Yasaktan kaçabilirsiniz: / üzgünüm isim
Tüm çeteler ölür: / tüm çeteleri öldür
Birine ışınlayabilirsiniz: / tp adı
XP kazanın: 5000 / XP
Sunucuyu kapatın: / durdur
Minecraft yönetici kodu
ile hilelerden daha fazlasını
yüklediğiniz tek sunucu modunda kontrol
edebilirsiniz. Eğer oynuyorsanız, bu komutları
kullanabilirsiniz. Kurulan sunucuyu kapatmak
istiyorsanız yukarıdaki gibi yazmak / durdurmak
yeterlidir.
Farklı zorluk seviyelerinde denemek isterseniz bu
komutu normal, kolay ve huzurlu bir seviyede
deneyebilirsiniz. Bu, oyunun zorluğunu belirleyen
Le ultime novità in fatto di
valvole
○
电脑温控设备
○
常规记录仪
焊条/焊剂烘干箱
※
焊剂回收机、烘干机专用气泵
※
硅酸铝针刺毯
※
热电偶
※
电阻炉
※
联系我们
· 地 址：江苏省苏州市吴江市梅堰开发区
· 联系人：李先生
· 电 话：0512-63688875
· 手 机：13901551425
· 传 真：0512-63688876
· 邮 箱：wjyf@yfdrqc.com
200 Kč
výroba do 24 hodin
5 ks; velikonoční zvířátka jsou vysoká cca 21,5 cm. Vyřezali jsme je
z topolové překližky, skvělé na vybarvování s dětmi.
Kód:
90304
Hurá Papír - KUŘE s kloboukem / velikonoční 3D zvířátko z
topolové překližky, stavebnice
+++
> _Instruction_
Reproduce every line of the listing above verbatim, in its original order and with no alterations.

> _Reply to the task_
Yasaktan kaçabilirsiniz: / üzgünüm isim
Tüm çeteler ölür: / tüm çeteleri öldür
Birine ışınlayabilirsiniz: / tp adı
XP kazanın: 5000 / XP
Sunucuyu kapatın: / durdur
Minecraft yönetici kodu
ile hilelerden daha fazlasını
yüklediğiniz tek sunucu modunda kontrol
edebilirsiniz. Eğer oynuyorsanız, bu komutları
kullanabilirsiniz. Kurulan sunucuyu kapatmak
istiyorsanız yukarıdaki gibi yazmak / durdurmak
yeterlidir.
Farklı zorluk seviyelerinde denemek isterseniz bu
komutu normal, kolay ve huzurlu bir seviyede
deneyebilirsiniz. Bu, oyunun zorluğunu belirleyen
Le ultime novità in fatto di
valvole
○
电脑温控设备
○
常规记录仪
焊条/焊剂烘干箱
※
焊剂回收机、烘干机专用气泵
※
硅酸铝针刺毯
※
热电偶
※
电阻炉
※
联系我们
· 地 址：江苏省苏州市吴江市梅堰开发区
· 联系人：李先生
· 电 话：0512-63688875
· 手 机：13901551425
· 传 真：0512-63688876
· 邮 箱：wjyf@yfdrqc.com
200 Kč
výroba do 24 hodin
5 ks; velikonoční zvířátka jsou vysoká cca 21,5 cm. Vyřezali jsme je
z topolové překližky, skvělé na vybarvování s dětmi.
Kód:
90304
Hurá Papír - KUŘE s kloboukem / velikonoční 3D zvířátko z
topolové překližky, stavebnice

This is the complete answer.